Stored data

════

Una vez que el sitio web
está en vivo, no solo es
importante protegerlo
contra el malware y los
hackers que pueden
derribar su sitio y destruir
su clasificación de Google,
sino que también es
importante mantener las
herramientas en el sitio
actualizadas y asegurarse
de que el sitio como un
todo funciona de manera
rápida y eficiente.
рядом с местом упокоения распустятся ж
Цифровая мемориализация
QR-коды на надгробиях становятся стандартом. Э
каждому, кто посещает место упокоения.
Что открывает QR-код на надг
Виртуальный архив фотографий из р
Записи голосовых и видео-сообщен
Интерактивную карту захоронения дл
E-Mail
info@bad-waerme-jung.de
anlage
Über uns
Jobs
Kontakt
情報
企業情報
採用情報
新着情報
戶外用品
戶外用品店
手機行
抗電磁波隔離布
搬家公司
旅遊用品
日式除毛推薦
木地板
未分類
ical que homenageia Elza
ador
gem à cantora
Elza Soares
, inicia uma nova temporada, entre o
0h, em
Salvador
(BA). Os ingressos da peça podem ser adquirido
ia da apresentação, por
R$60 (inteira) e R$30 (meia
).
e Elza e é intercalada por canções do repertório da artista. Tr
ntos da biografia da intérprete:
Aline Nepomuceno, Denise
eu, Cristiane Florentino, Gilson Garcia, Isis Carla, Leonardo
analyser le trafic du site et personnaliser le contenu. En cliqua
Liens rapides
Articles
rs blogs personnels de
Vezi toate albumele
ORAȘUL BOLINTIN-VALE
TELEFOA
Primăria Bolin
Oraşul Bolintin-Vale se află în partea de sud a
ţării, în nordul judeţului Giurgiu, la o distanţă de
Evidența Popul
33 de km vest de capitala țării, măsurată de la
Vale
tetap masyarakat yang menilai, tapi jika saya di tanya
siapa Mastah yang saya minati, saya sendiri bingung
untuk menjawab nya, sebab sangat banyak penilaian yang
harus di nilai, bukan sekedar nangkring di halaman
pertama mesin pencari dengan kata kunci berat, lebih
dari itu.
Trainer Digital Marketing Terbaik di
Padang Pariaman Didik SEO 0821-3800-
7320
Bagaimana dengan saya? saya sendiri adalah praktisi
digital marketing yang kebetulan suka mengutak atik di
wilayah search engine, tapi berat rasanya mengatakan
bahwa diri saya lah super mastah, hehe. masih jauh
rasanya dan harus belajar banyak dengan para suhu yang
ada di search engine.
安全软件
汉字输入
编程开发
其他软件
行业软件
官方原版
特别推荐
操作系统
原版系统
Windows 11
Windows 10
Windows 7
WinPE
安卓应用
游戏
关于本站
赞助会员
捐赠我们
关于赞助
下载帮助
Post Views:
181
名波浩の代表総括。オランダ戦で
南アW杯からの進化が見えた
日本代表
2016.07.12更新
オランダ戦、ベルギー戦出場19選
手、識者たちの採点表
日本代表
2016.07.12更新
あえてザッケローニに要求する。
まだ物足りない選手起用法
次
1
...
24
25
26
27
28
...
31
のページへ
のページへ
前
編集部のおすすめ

════

◆ **Instructions to follow**
Update the entries from the very first line through the line containing "digital marketing yang" by replacing "Salvador" with "Recife". Reproduce those lines with everything else left as is.

◆ **Task answer**
Una vez que el sitio web
está en vivo, no solo es
importante protegerlo
contra el malware y los
hackers que pueden
derribar su sitio y destruir
su clasificación de Google,
sino que también es
importante mantener las
herramientas en el sitio
actualizadas y asegurarse
de que el sitio como un
todo funciona de manera
rápida y eficiente.
рядом с местом упокоения распустятся ж
Цифровая мемориализация
QR-коды на надгробиях становятся стандартом. Э
каждому, кто посещает место упокоения.
Что открывает QR-код на надг
Виртуальный архив фотографий из р
Записи голосовых и видео-сообщен
Интерактивную карту захоронения дл
E-Mail
info@bad-waerme-jung.de
anlage
Über uns
Jobs
Kontakt
情報
企業情報
採用情報
新着情報
戶外用品
戶外用品店
手機行
抗電磁波隔離布
搬家公司
旅遊用品
日式除毛推薦
木地板
未分類
ical que homenageia Elza
ador
gem à cantora
Elza Soares
, inicia uma nova temporada, entre o
0h, em
Recife
(BA). Os ingressos da peça podem ser adquirido
ia da apresentação, por
R$60 (inteira) e R$30 (meia
).
e Elza e é intercalada por canções do repertório da artista. Tr
ntos da biografia da intérprete:
Aline Nepomuceno, Denise
eu, Cristiane Florentino, Gilson Garcia, Isis Carla, Leonardo
analyser le trafic du site et personnaliser le contenu. En cliqua
Liens rapides
Articles
rs blogs personnels de
Vezi toate albumele
ORAȘUL BOLINTIN-VALE
TELEFOA
Primăria Bolin
Oraşul Bolintin-Vale se află în partea de sud a
ţării, în nordul judeţului Giurgiu, la o distanţă de
Evidența Popul
33 de km vest de capitala țării, măsurată de la
Vale
tetap masyarakat yang menilai, tapi jika saya di tanya
siapa Mastah yang saya minati, saya sendiri bingung
untuk menjawab nya, sebab sangat banyak penilaian yang
harus di nilai, bukan sekedar nangkring di halaman
pertama mesin pencari dengan kata kunci berat, lebih
dari itu.
Trainer Digital Marketing Terbaik di
Padang Pariaman Didik SEO 0821-3800-
7320
Bagaimana dengan saya? saya sendiri adalah praktisi
digital marketing yang kebetulan suka mengutak atik di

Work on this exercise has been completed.